Mohon tunggu...
Ein A. Gilingan
Ein A. Gilingan Mohon Tunggu... -

170 cm, sawo matang, rambut oval

Selanjutnya

Tutup

Lyfe

AFI 2016: dari Jakarta ke Manado

25 Juni 2016   20:05 Diperbarui: 25 Juni 2016   20:12 86
+
Laporkan Konten
Laporkan Akun
Kompasiana adalah platform blog. Konten ini menjadi tanggung jawab bloger dan tidak mewakili pandangan redaksi Kompas.


AJANG  bagi film dalam negeri bertajuk Apresiasi Film Indonesia (AFI) besutan Kementerian Pendidikan dan Kebudayaan (Kemendikbud) kembali digelar. Tahun  ini untuk kelima kalinya, dihelat 8-9 Oktober 2016 di Manado, ibu negeri Sulawesi Utara.

Lantaran lokasi pelaksanan AFI 2016, sebagai warga Manado, saya wajib membuat catatan ‘penyambut’ untuk ajang spektakuler ini. Bahwa, keputusan Kemendikbud menetapkan Manado menjadi lokasi pelaksanaan AFI 2016 telah keluar dari ‘adab’ kegiatan (baca : penghargaan) terhadap industri film Indonesia selama ini.

Sebab biasanya, selama ini Manado tidak masuk dalam kategori ‘tepat dan pas’ bagi pelaksanaan ajang yang dijejali oleh para sineas dan bintang film. Selalu Jakarta, Bandung, Surabaya, Yogjakarta, dan…kota-kota yang dianggap berkategori standar untuk pelaksanaan sebuah hajatan penuh kerlap-kerlip kehidupan metro. Dan Manado… tidak masuk dalam kategori atau standar itu.

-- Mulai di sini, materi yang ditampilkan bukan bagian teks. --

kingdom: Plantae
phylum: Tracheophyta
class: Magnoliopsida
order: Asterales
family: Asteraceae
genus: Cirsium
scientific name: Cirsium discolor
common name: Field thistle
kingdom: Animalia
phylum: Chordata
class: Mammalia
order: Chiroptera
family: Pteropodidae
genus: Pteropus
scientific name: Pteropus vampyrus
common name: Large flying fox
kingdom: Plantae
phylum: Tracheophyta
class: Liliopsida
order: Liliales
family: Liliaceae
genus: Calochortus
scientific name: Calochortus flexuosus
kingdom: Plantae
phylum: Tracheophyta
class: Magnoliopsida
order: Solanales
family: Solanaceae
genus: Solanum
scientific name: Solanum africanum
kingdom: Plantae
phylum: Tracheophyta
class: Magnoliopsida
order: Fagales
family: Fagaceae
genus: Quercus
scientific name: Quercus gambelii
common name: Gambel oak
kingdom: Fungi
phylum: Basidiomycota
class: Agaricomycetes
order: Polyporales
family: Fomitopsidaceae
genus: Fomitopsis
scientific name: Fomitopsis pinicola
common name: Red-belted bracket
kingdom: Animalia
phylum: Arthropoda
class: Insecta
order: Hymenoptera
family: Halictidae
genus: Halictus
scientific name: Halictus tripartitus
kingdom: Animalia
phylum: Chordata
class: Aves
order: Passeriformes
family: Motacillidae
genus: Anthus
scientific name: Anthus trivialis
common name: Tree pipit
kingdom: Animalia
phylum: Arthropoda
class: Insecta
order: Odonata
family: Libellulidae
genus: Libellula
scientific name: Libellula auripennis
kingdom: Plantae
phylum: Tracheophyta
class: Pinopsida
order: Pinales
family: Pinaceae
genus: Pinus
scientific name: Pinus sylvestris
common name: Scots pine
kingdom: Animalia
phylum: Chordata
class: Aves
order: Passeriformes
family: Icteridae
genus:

Pilihan lokasi pelaksanaan AFI 2016 di Manado, yang jauh dari hingar-bingar industri perfilman Indonesia, menimbulkan rasa gembira dan sekaligus was-was bagi saya. Apakah AFI kelima pada 8-9 Oktober 2016, akan sehingar AFI tahun-tahun sebelumnya? Belum ada jaminan, baik kualitas pelaksanaan maupun kualitas apresiasi pemerintah dan masyarakat Sulawesi Utara. Sebab pemerintah dan masyarakat Sulawesi Utara secara umum --setahu saya, jika disuguh karya seni serius--, rendah keinginan untuk melakukan apresiasi. Dengan jumlah penduduk hamper dua juta, Sulut hanya punya dua gedung bioskop mentereng; selebihnya bioskop lama, itu pun di luar Manado yang --entah karena alasan apa, saya belum tahu persis-- mampu bertahan hingga saat ini.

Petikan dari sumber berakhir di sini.